None of us needs another excuse to skip our church’s prayer meeting. We have more than enough: we’re busy, it’s difficult to wrangle the kids, it’s dark and we don’t feel like going out again, we’ve got an early appointment the next day, or we’re scared of being asked to pray in front of others.
What we need instead are a few reasons for going. I’ve listed five below. I hope they motivate you to get out the door, go to the prayer meeting, and get on your knees with God’s people.
1. Prayer makes God smile.
Life doesn’t come with an instruction manual for every decision we face. We spend most of our time navigating the nebulous gray, relying on wisdom from above. But isn’t it satisfying when we can know for certain that what we’re doing pleases God and meets with his approval? First Peter 3:12 says, “The eyes of the Lord are on the righteous, and his ears are open to their prayer.” In a week filled with choices we may look back on and question, we need not doubt whether God is pleased with the time we spend in prayer with his people. He loves to hear our prayers and praises.
2. Prayer strengthens our faith.
Hearing others pray can inspire us and bolster our trust in God’s promises. In his book Life Together, Dietrich Bonhoeffer writes, “God has willed that we should seek and find His living Word in the witness of a brother, in the mouth of a man. . . . The Christ in his own heart is weaker than the Christ in the word of his brother; his own heart is uncertain, his brother’s is sure.”

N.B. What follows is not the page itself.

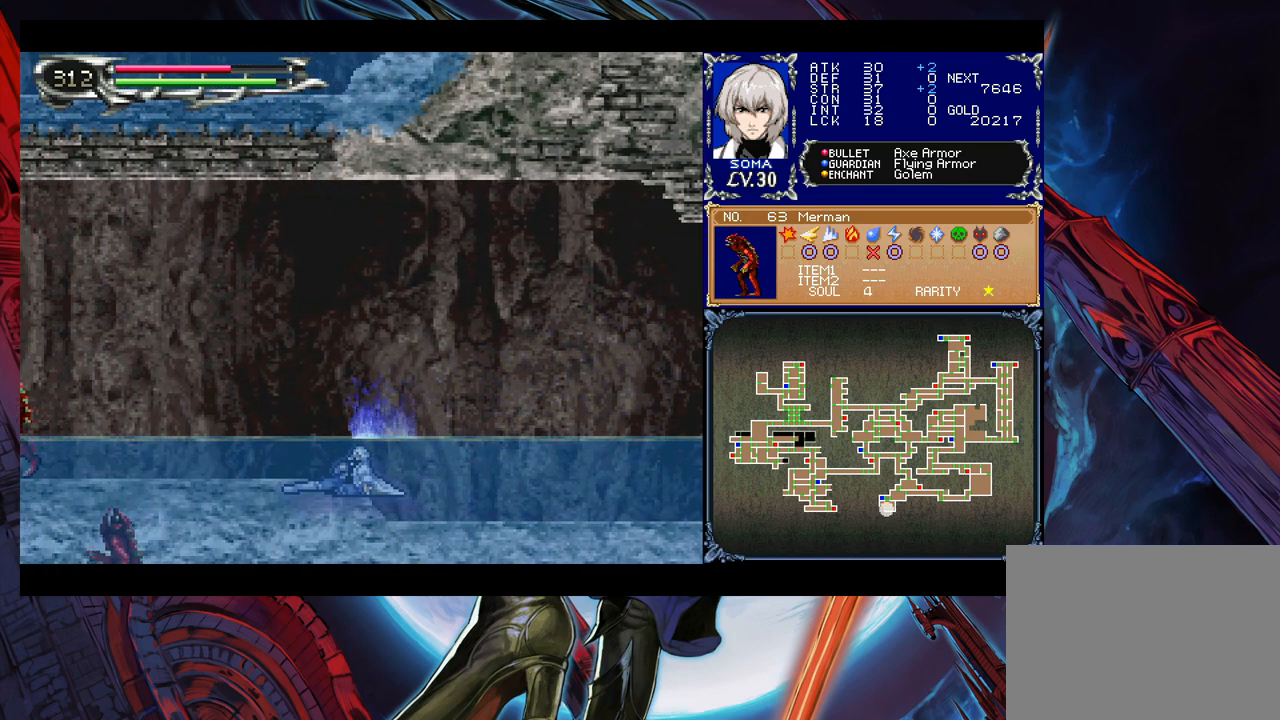
{"buttons": ["B"], "left_stick": "down-left", "events": [[267, "left_stick", "right"], [317, "Y", "down"], [367, "B", "down"], [367, "Y", "up"], [367, "left_stick", "down-left"], [417, "B", "up"], [500, "B", "down"]]}
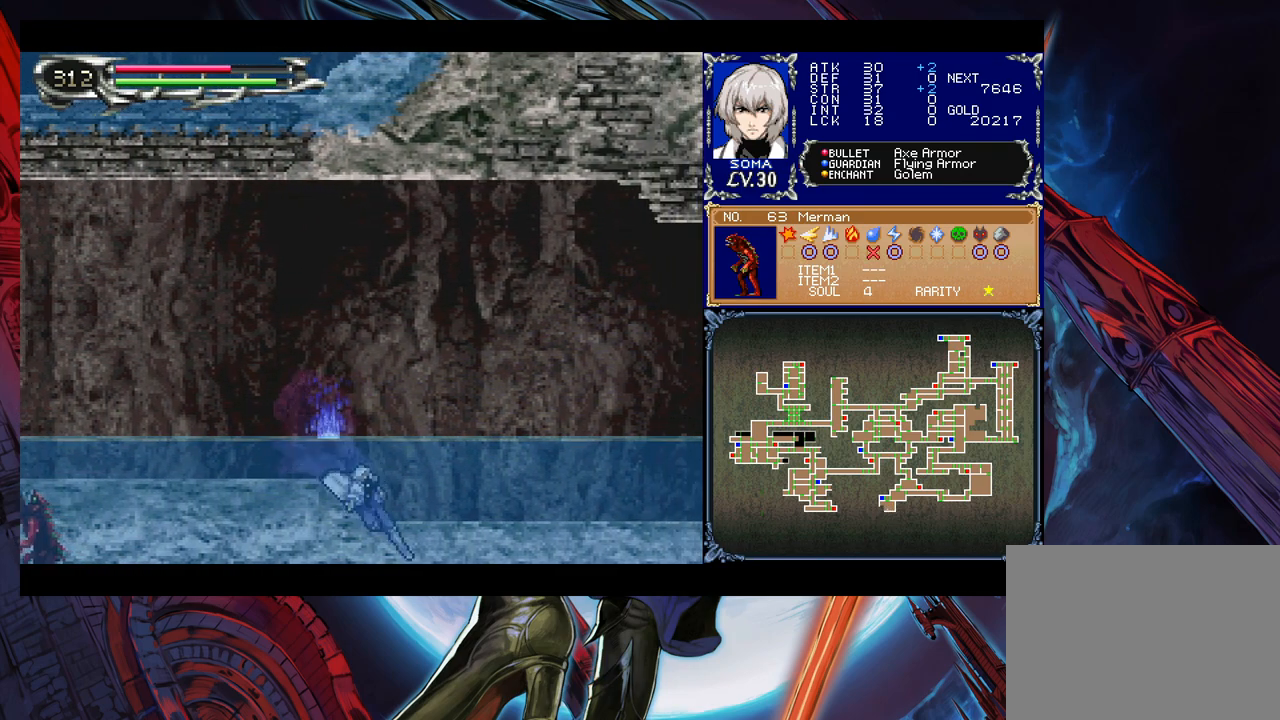
{"buttons": [], "left_stick": "left", "events": [[67, "B", "up"], [117, "B", "down"], [200, "B", "up"], [317, "left_stick", "center"], [467, "left_stick", "left"]]}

On more than one occasion, I’ve been disinterested in prayer at a prayer meeting. But God often does a wonderful thing: he works through the imperfect petitions of another dear saint to wake me out of my spiritual slumber and fill me again with confidence in his good sovereignty. Left to ourselves, we may doubt God’s ability or grow discouraged in our faith, but to see faith alive in the prayer of another reminds us we believe no fantasy. God is real, powerful, and good, and that makes us want to pray.
3. Prayer is more caught than taught.
The prayer meeting is one of the best places to go if you want to learn how to pray. If Steven Spielberg wasn’t always at the movies as a young kid, would he have grown up to be an iconic, Oscar-winning filmmaker? Composers go to concerts. Authors read books. Athletes play pickup games at the Y. When we want to get better at something, we surround ourselves with others who know what they’re doing. The same is true for prayer. The church’s prayer meeting provides an invaluable opportunity for us to learn how to speak to God from other godly saints. When we see how they weave Scripture into their praises, or how they wrestle honestly with their petitions, we’ll come to do the same.
4. Prayer fuels the church.
Paul was aware of his need and wasn’t shy in making it known to the church. He fully expected they’d keep him uplifted before the Lord in earnest petition (Eph. 6:19; 1 Thess. 5:25; 2 Thess. 3:1). Paul was confident the prayers of God’s people would sustain him through the rigors of ministry and the trials of life. Why should we presume to find success apart from that same kind of intercession from the saints? Charles Spurgeon understood this well. When some ministers visited his thriving Metropolitan Tabernacle, they asked about his secret to success. In response, he took them to the basement “boiler” room where a small group had gathered in prayer. Spurgeon said the secret was simple: “My people pray for me.”
5. Prayer works.
Most importantly, let’s remember prayer isn’t an empty exercise in religious ritual. When we come to God in faith, it’s as though we tap into his cosmic power (1 John 5:14–15)—God is pleased to work out his eternal will as an answer to the prayers of people like you and me (James 5:17). What a marvel! God may use our prayers to grant healing, encouragement, comfort, victory over sin, growth in spiritual virtues, and success in ministry. If for no other reason, prayer is worth it because it works.
These reasons mean attending your church’s prayer meeting is never a waste of time.